Today, Magento 2 uses relative file paths for XSD references. Apart from being ugly, this imposes directory structure restrictions. For example, if we want to put Composer packages under ‘vendor’ in the future, the relative paths would break. So we are looking towards using absolute paths for the XSD references. The question is what is the best way to achieve this.
A common approach is to use a real HTTP based URL that can be resolved. That way tools can go fetch the XSD referenced by the URL. There are however negatives
- You need to host this at a URL that will never change. Doable, but it does impose restrictions while developing XSDs. (Possible example, http://magento.com/xsd/2.0.0/layout.xsd. Hoping GitHub never goes away, you could do a GitHub based URL instead.)
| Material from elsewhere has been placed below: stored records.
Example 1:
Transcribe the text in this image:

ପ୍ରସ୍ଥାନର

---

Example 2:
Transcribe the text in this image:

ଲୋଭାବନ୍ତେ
- It can cause problems while an XSD is under development. If the XSD is in your Git repo, you can version it with your system (which is particularly useful during the development phase).
- There is a risk that your installation may be downloading the file when you don’t expect it. We ship the file with Magento, ideally tools should fetch it from the local file system for speed. I have encountered (non-Magento) sites where production was being slowed down due to mis-configuration and the XSD file was being downloaded repetitively.
- It can represent a denial of service attack on whoever hosts the file. Remember there are a lot of Magento sites out there. All of them hitting the central XSD file can add up if it is not cached properly.
There are several solutions.
- Use a URN. We come up with our own scheme and have a path that looks something like Vendor/Module/file.xsd (maybe plus a version number).
- Use a URL, but don’t actually make it resolvable. That is, it looks like a URL but if you type it into a web browser nothing will be downloaded.
- Don’t include a path (just use “layout.xsd”) and have tools map that to the real file path. (This is the old idea of a “SYSTEM” path for DTDs.)
Having been bitten by production issues in the past with the XSD schema references hitting the internet by personal bias is away from using a HTTP based identifier, but I will admit I may just be jaded. Having the path also be resolved by your local installation does help while XSD’s are not yet stable. But what is your opinion? Please vote or leave a comment if you have practical experience you think is relevant.
Oh, and those who want to read up on what PHP Storm supports, try https://www.jetbrains.com/idea/help/referencing-dtd-or-schema.html. It would be nice if we could ship with Magento the mapping file from URIs to local file paths to reduce the developer setup effort. Like a CATALOG file from the good old days of SGML.
Iam for yes, they should point to a real url. So if someone finds this xml file and wonders what standard it follows, they can look it up.
But, that is only true for a stable standard, before it reaches this state, it should point to a non resolvable URL, so it still has a unique ID and we can configure our dev tools to use a local file for this. Something like http://magento.com/xsd/1.0-beta/layout.xsd.
And inside of magento it should never get downloaded and always use a local file. I dont have much experience with this, but I think a validator should always use a local file and never need to download something “on the fly”.
The part which I don’t understand yet is why a production environment would actively validate itself on an ongoing basis. If this is currently the case I would consider this a bug that warrants further investigation.
To me the XSDs describe a file format that helps during development. The only other time I see the validation should be used is when installing a new extension into your Magento environment, but again this should ideally not happen directly in the production environment (this might also be offloaded to the new Connect – ie everything installed from Connect has passed validation).
I am with Flyingmama on this – once this is stabilised host it online under magento.com (shortly before developer RC). The beauty of a properly versioned format/url is that you can have a cache expiry of decades as the url content will not change (or should for that matter).
You are correct – it SHOULD NOT need to validate in production mode. If using a urn, then I can guarantee it. But I don’t have a history with php. This is why I was asking for experiences of the community. (We have our own internal opinions too of course.) if it does not happen in php land then my concern there goes away. I just need to make sure I don’t mount a DoS attack against our selves.
Alan
To those who prefer to identify XML schemas using URL: How do you choose to refer to a PHP class? By its name (fully qualified) or by a location (e.g. a URL) at which a file containing the class can currently be located by you, but maybe not by others?
Presumably you prefer to do the former, with some separate means of locating a class based on its name, e.g. an autoloader.
The problems of locating XML schemas and PHP classes based on their names aren’t identical, but I think they are similar.
I don’t see why an XML schema should be identified by a location which could change. I also really dislike when schemas use a non-existent URL as a namespace, because it gives the appearance that something is broken.
Can’t we use URNs for namespaces and the schemaLocation attribute to tell developers and parsers where to locate schemas?